═══ WORKING DATA ═══

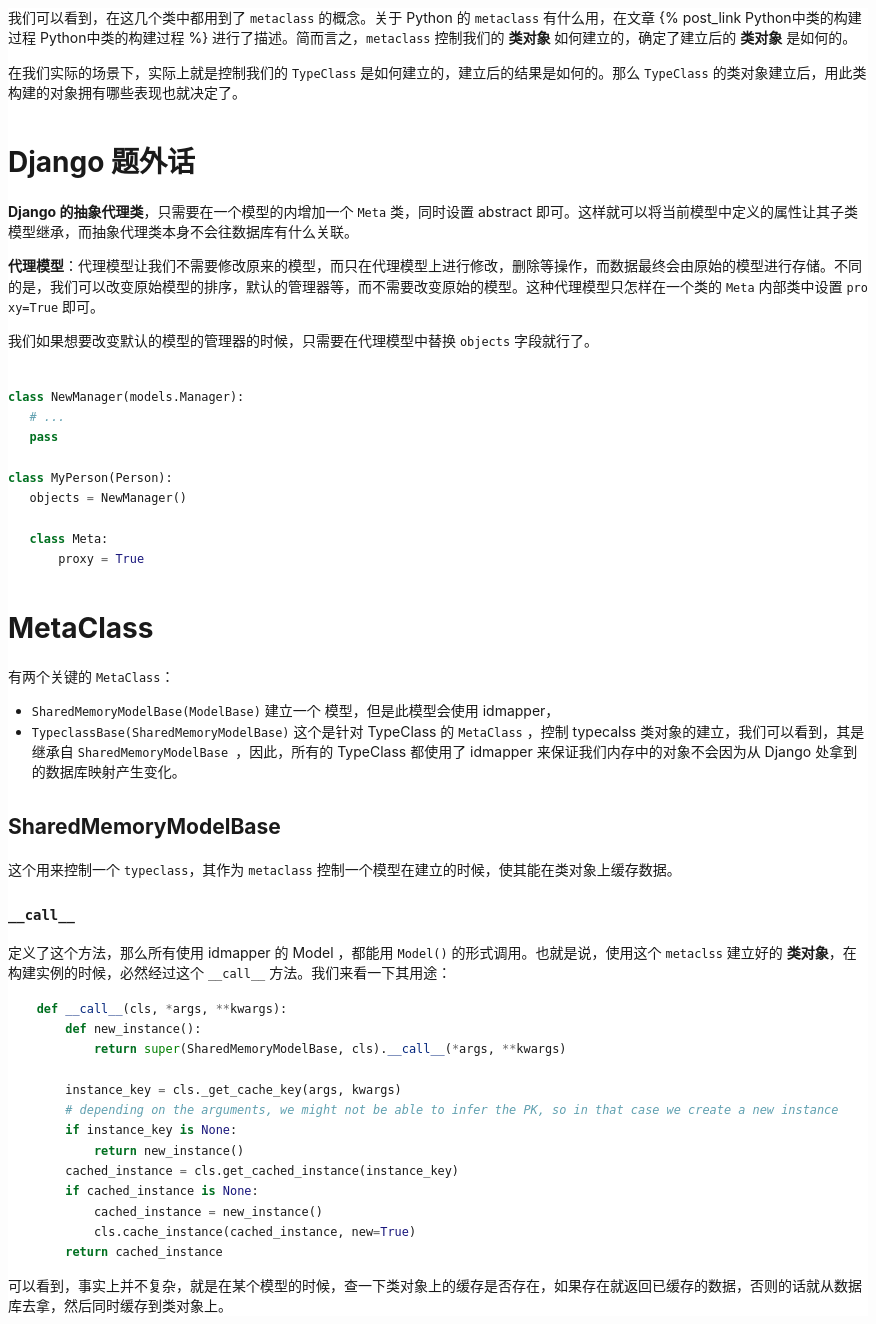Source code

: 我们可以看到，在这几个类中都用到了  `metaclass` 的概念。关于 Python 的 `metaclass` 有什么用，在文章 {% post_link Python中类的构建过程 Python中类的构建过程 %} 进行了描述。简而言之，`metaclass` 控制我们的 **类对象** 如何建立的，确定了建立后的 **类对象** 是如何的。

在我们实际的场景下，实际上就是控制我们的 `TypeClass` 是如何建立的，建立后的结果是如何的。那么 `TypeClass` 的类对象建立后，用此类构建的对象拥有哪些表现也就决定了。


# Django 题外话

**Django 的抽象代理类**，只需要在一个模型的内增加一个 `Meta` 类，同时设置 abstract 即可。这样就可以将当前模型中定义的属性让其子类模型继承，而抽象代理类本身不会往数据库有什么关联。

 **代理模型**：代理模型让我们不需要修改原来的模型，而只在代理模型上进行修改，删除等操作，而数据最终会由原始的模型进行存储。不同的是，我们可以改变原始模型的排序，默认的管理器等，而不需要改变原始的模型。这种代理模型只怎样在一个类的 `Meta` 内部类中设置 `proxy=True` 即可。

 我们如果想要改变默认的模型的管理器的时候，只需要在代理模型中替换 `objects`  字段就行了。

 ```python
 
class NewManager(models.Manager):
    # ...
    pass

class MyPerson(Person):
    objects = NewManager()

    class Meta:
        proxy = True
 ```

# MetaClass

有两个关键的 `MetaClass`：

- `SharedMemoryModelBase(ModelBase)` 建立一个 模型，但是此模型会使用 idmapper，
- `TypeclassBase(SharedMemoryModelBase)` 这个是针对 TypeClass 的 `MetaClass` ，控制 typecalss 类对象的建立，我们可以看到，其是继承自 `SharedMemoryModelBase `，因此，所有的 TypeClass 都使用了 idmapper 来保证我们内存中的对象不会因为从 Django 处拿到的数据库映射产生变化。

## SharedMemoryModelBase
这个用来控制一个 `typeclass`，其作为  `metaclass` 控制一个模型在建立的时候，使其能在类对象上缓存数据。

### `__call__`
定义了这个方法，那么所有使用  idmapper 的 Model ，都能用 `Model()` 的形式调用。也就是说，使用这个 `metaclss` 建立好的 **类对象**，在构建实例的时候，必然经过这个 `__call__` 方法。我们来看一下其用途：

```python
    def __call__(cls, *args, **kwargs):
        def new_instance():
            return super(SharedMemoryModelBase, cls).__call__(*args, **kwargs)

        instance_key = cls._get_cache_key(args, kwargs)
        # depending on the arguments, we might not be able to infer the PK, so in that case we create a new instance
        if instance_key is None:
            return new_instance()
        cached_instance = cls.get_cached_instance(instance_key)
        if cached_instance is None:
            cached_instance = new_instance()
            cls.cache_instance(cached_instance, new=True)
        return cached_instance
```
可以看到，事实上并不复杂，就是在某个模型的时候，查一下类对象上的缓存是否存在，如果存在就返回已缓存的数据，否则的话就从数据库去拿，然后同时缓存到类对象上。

═══
═══ WORKING DATA ═══

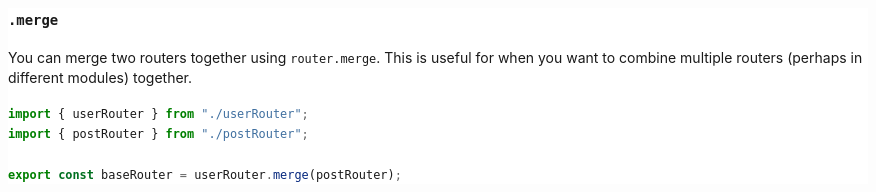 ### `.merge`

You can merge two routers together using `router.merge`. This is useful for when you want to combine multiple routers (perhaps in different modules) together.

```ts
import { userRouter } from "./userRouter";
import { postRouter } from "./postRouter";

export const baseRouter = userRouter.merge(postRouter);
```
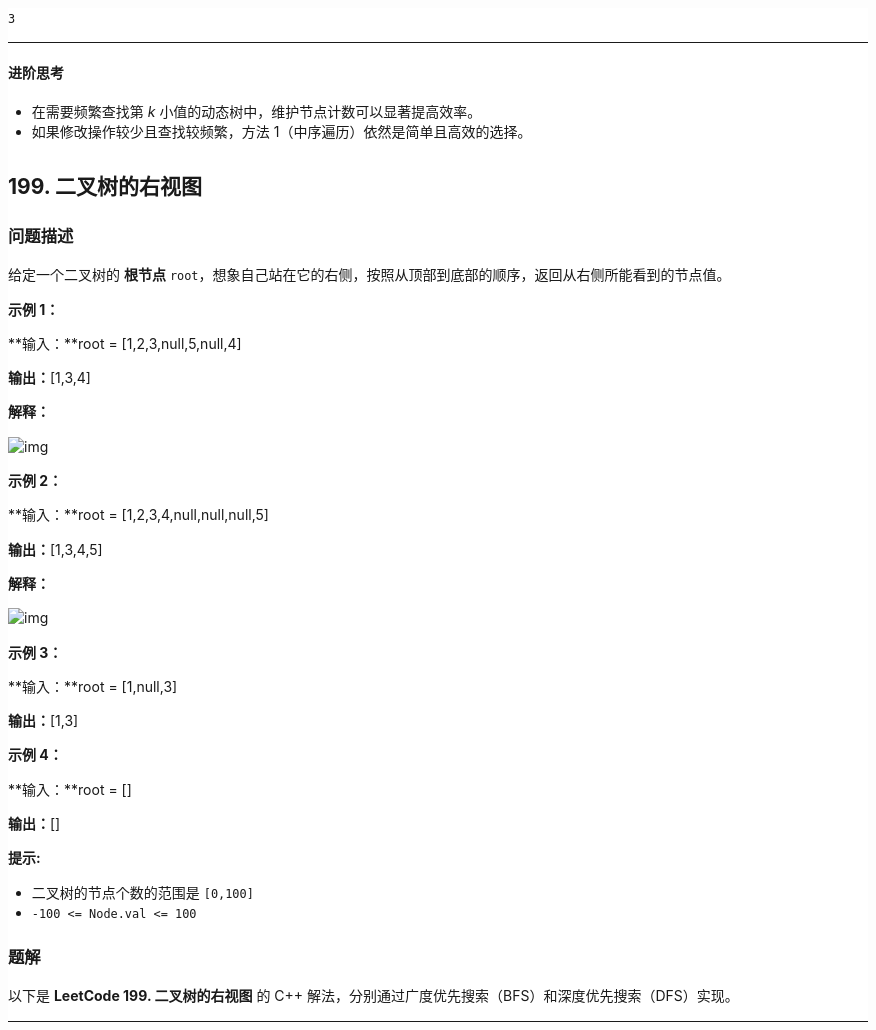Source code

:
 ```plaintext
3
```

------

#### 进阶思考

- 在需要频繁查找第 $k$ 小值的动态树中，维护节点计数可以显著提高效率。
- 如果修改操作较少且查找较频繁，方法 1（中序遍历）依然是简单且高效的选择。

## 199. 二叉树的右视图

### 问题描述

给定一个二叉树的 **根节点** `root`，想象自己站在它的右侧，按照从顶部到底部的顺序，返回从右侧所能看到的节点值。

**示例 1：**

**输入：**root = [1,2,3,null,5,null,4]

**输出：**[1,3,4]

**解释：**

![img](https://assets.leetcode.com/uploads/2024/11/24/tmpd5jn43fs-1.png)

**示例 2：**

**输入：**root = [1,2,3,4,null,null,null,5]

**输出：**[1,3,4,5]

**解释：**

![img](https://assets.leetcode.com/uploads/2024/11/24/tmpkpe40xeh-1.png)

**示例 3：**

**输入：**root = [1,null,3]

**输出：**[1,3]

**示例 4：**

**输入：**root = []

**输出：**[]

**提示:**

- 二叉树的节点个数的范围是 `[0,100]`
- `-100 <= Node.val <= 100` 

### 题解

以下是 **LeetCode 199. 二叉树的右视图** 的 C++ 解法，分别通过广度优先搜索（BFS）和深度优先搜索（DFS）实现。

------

═══

WHAT YOU NEED TO DO: Every line above from the line with "## SharedMemoryModelBase" to the line with "可以看到，事实上并不复杂，就", inclusive, must be returned exactly; no other line belongs in the reply.

EXPECTED OUTPUT:
## SharedMemoryModelBase
这个用来控制一个 `typeclass`，其作为  `metaclass` 控制一个模型在建立的时候，使其能在类对象上缓存数据。

### `__call__`
定义了这个方法，那么所有使用  idmapper 的 Model ，都能用 `Model()` 的形式调用。也就是说，使用这个 `metaclss` 建立好的 **类对象**，在构建实例的时候，必然经过这个 `__call__` 方法。我们来看一下其用途：

```python
    def __call__(cls, *args, **kwargs):
        def new_instance():
            return super(SharedMemoryModelBase, cls).__call__(*args, **kwargs)

        instance_key = cls._get_cache_key(args, kwargs)
        # depending on the arguments, we might not be able to infer the PK, so in that case we create a new instance
        if instance_key is None:
            return new_instance()
        cached_instance = cls.get_cached_instance(instance_key)
        if cached_instance is None:
            cached_instance = new_instance()
            cls.cache_instance(cached_instance, new=True)
        return cached_instance
```
可以看到，事实上并不复杂，就是在某个模型的时候，查一下类对象上的缓存是否存在，如果存在就返回已缓存的数据，否则的话就从数据库去拿，然后同时缓存到类对象上。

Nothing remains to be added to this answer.